Influence of bone volume fraction and architecture on computed large-deformation failure mechanisms in human trabecular bone

Large-deformation bending and buckling have long been proposed as failure mechanisms by which the strength of trabecular bone can be affected disproportionately to changes in bone density, and thus may represent an important aspect of bone quality. We sought here to quantify the contribution of large-deformation failure mechanisms on strength, to determine the dependence of these effects on bone volume fraction and architecture, and to confirm that the inclusion of large-deformation effects in high-resolution finite element models improves predictions of strength versus experiment. Micro-CT-based finite element models having uniform hard tissue material properties were created from 54 cores of human trabecular bone taken from four anatomic sites (age = 70+/-11; 24 male, 27 female donors), which were subsequently biomechanically tested to failure.
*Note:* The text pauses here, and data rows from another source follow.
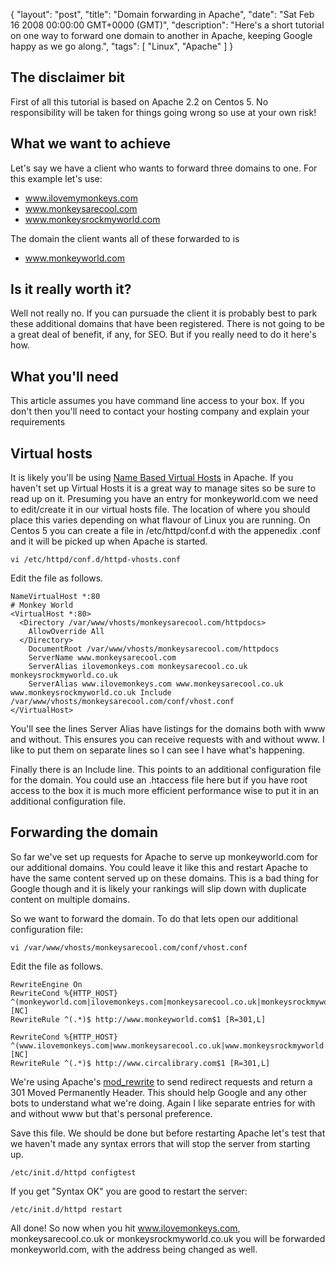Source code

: {
  "layout": "post",
  "title": "Domain forwarding in Apache",
  "date": "Sat Feb 16 2008 00:00:00 GMT+0000 (GMT)",
  "description": "Here's a short tutorial on one way to forward one domain to another in Apache, keeping Google happy as we go along.",
  "tags": [
    "Linux",
    "Apache"
  ]
}

## The disclaimer bit

First of all this tutorial is based on Apache 2.2 on Centos 5. No responsibility will be taken for things going wrong so use at your own risk!

## What we want to achieve

Let's say we have a client who wants to forward three domains to one. For this example let's use: 

* www.ilovemymonkeys.com 
* www.monkeysarecool.com 
* www.monkeysrockmyworld.com 

The domain the client wants all of these forwarded to is 

* www.monkeyworld.com 

## Is it really worth it?

Well not really no. If you can pursuade the client it is probably best to park these additional domains that have been registered. There is not going to be a great deal of benefit, if any, for SEO. But if you really need to do it here's how. 

## What you'll need

This article assumes you have command line access to your box. If you don't then you'll need to contact your hosting company and explain your requirements

## Virtual hosts

It is likely you'll be using [Name Based Virtual Hosts][1] in Apache. If you haven't set up Virtual Hosts it is a great way to manage sites so be sure to read up on it. Presuming you have an entry for monkeyworld.com we need to edit/create it in our virtual hosts file. The location of where you should place this varies depending on what flavour of Linux you are running. On Centos 5 you can create a file in /etc/httpd/conf.d with the appenedix .conf and it will be picked up when Apache is started.  

    vi /etc/httpd/conf.d/httpd-vhosts.conf 

Edit the file as follows.

    NameVirtualHost *:80 
    # Monkey World 
    <VirtualHost *:80> 
      <Directory /var/www/vhosts/monkeysarecool.com/httpdocs> 
        AllowOverride All 
      </Directory> 
        DocumentRoot /var/www/vhosts/monkeysarecool.com/httpdocs 
        ServerName www.monkeysarecool.com 
        ServerAlias ilovemonkeys.com monkeysarecool.co.uk monkeysrockmyworld.co.uk 
        ServerAlias www.ilovemonkeys.com www.monkeysarecool.co.uk www.monkeysrockmyworld.co.uk Include /var/www/vhosts/monkeysarecool.com/conf/vhost.conf 
    </VirtualHost> 

You'll see the lines Server Alias have listings for the domains both with www and without. This ensures you can receive requests with and without www. I like to put them on separate lines so I can see I have what's happening.

Finally there is an Include line. This points to an additional configuration file for the domain. You could use an .htaccess file here but if you have root access to the box it is much more efficient performance wise to put it in an additional configuration file.

## Forwarding the domain

So far we've set up requests for Apache to serve up monkeyworld.com for our additional domains. You could leave it like this and restart Apache to have the same content served up on these domains. This is a bad thing for Google though and it is likely your rankings will slip down with duplicate content on multiple domains. 

So we want to forward the domain. To do that lets open our additional configuration file: 

    vi /var/www/vhosts/monkeysarecool.com/conf/vhost.conf

Edit the file as follows.

    RewriteEngine On
    RewriteCond %{HTTP_HOST} ^(monkeyworld.com|ilovemonkeys.com|monkeysarecool.co.uk|monkeysrockmyworld.co.uk) [NC] 
    RewriteRule ^(.*)$ http://www.monkeyworld.com$1 [R=301,L]

    RewriteCond %{HTTP_HOST} ^(www.ilovemonkeys.com|www.monkeysarecool.co.uk|www.monkeysrockmyworld.co.uk) [NC] 
    RewriteRule ^(.*)$ http://www.circalibrary.com$1 [R=301,L]

We're using Apache's [mod_rewrite][2] to send redirect requests and return a 301 Moved Permanently Header. This should help Google and any other bots to understand what we're doing. Again I like separate entries for with and without www but that's personal preference.

Save this file. We should be done but before restarting Apache let's test that we haven't made any syntax errors that will stop the server from starting up. 

    /etc/init.d/httpd configtest

If you get "Syntax OK" you are good to restart the server: 

    /etc/init.d/httpd restart

All done! So now when you hit www.ilovemonkeys.com, monkeysarecool.co.uk or monkeysrockmyworld.co.uk you will be forwarded monkeyworld.com, with the address being changed as well.

 [1]: http://httpd.apache.org/docs/2.2/vhosts/
 [2]: http://httpd.apache.org/docs/2.2/mod/mod_rewrite.html

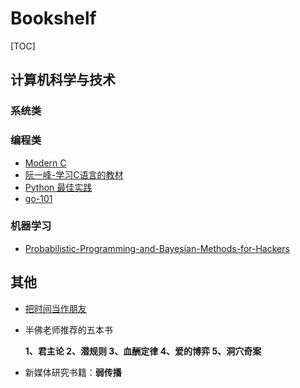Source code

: # Bookshelf

[TOC]

## 计算机科学与技术

### 系统类



### 编程类

* [Modern C](https://modernc.gforge.inria.fr/)
* [阮一峰-学习C语言的教材](http://www.ruanyifeng.com/blog/2011/09/c_programming_language_textbooks.html)
* [Python 最佳实践](https://docs.python-guide.org/)
* [go-101](https://github.com/go101/go101) 

### 机器学习

* [Probabilistic-Programming-and-Bayesian-Methods-for-Hackers](https://github.com/CamDavidsonPilon/Probabilistic-Programming-and-Bayesian-Methods-for-Hackers) 

## 其他

* [把时间当作朋友](https://book.douban.com/subject/3609132/)

* 半佛老师推荐的五本书

  **1、君主论 2、潜规则 3、血酬定律 4、爱的博弈 5、洞穴奇案** 

* 新媒体研究书籍：**弱传播**

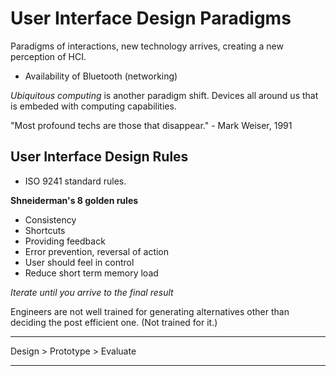 # User Interface Design Paradigms

Paradigms of interactions, new technology arrives, creating a new perception of HCI.
- Availability of Bluetooth (networking)

*Ubiquitous computing* is another paradigm shift. Devices all around us that is embeded with computing capabilities.

"Most profound techs are those that disappear." - Mark Weiser, 1991

## User Interface Design Rules

- ISO 9241 standard rules.

**Shneiderman's 8 golden rules**
- Consistency
- Shortcuts
- Providing feedback
- Error prevention, reversal of action
- User should feel in control
- Reduce short term memory load

*Iterate until you arrive to the final result*

Engineers are not well trained for generating alternatives other than deciding the post efficient one. (Not trained for it.)

***
Design > Prototype > Evaluate
***
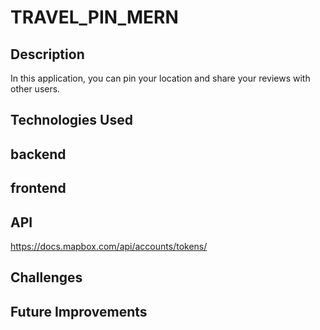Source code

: # TRAVEL_PIN_MERN


## Description
In this application, you can pin your location and share your reviews with other users.

## Technologies Used

backend 
-



frontend 
-


## API
https://docs.mapbox.com/api/accounts/tokens/



## Challenges





## Future Improvements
Strength predictions were made from the models first including, then excluding, large-deformation failure mechanisms, both for compressive and tensile load cases. As expected, strength predictions versus experimental data for the large-deformation finite element models were significantly improved (p < 0.001) relative to the small deformation models in both tension and compression. Below a volume fraction of about 0.20, large-deformation failure mechanisms decreased trabecular strength from 5-80% for compressive loading, while effects were negligible above this volume fraction. Step-wise nonlinear multiple regression revealed that structure model index (SMI) and volume fraction (BV/TV) were significant predictors of these reductions in strength (R2 = 0.83, p < 0.03). Even so, some low-density specimens having nearly identical volume fraction and SMI exhibited up to fivefold differences in strength reduction. We conclude that within very low-density bone, the potentially important biomechanical effect of large-deformation failure mechanisms on trabecular bone strength is highly heterogeneous and is not well explained by standard architectural metrics.
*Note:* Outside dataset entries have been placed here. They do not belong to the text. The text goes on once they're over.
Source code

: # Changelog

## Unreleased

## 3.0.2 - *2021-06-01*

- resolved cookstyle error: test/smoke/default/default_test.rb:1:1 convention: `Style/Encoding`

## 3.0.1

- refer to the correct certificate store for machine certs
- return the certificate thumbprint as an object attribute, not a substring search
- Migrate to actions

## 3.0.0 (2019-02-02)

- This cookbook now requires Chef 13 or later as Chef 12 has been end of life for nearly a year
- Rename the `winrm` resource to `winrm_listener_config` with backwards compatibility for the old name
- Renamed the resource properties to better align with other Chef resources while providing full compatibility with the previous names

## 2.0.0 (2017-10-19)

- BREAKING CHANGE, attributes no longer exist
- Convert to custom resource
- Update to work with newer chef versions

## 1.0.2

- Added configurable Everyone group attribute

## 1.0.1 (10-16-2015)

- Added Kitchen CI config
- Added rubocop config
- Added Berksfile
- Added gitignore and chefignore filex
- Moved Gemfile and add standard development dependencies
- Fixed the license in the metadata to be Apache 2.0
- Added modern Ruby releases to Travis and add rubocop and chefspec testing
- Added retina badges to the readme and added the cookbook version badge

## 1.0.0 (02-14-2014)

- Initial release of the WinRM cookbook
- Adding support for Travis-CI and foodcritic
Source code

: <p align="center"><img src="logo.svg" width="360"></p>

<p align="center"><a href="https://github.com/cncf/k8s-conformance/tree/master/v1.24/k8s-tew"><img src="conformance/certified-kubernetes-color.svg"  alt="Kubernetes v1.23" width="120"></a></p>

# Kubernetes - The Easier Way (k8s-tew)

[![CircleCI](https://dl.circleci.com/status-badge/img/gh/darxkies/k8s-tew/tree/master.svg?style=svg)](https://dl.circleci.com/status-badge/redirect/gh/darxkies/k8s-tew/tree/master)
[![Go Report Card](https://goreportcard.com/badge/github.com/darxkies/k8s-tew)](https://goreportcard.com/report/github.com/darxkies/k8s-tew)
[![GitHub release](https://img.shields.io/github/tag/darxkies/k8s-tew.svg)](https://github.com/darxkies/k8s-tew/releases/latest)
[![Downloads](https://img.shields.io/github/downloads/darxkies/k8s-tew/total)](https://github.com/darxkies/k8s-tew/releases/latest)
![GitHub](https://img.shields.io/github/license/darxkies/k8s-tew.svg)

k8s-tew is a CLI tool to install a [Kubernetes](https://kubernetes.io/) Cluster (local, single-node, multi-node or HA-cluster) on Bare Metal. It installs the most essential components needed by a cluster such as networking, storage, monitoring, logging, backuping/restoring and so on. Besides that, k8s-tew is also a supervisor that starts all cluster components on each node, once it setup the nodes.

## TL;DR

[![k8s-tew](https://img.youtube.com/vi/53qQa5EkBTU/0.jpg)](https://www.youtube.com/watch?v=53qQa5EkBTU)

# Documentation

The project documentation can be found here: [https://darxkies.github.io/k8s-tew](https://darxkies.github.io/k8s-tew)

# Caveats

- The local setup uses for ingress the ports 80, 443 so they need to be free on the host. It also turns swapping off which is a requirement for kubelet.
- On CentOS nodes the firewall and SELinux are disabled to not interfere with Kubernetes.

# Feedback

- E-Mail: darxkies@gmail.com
The effects of side-artifacts on the elastic modulus of trabecular bone

Determining accurate density-mechanical property relationships for trabecular bone is critical for correct characterization of this important structure-function relation. When testing any excised specimen of trabecular bone, an unavoidable experimental artifact originates from the sides of the specimen where peripheral trabeculae lose their vertical load-bearing capacity due to interruption of connectivity, a phenomenon denoted here as the 'side-artifact'. We sought in this study to quantify the magnitude of such side-artifact errors in modulus measurement and to do so as a function of the trabecular architecture and specimen size. Using parametric computational analysis of high-resolution micro-CT-based finite-element models of cores of elderly human vertebral trabecular bone, a specimen-specific correction factor for the side-artifact was quantified as the ratio of the side-artifact-free apparent modulus (Etrue) to the apparent modulus that would be measured in a typical experiment (Emeasured). We found that the width over which the peripheral trabeculae were mostly unloaded was between 0.19 and 0.58 mm. The side-artifact led to an underestimation error in Etrue of over 50% in some specimens, having a mean (+/-SD) of 27+/-11%. There was a trend for the correction factor to linearly increase as volume fraction decreased (p=0.001) and as mean trabecular separation increased (p<0.001). Further analysis indicated that the error increased substantially as specimen size decreased. Two methods used for correcting for the side-artifact were both successful in bringing Emeasured into statistical agreement with Etrue. These findings have important implications for the interpretation of almost all literature data on trabecular bone mechanical properties since they indicate that such properties need to be adjusted to eliminate the substantial effects of side-artifacts in order to provide more accurate estimates of in situ behavior.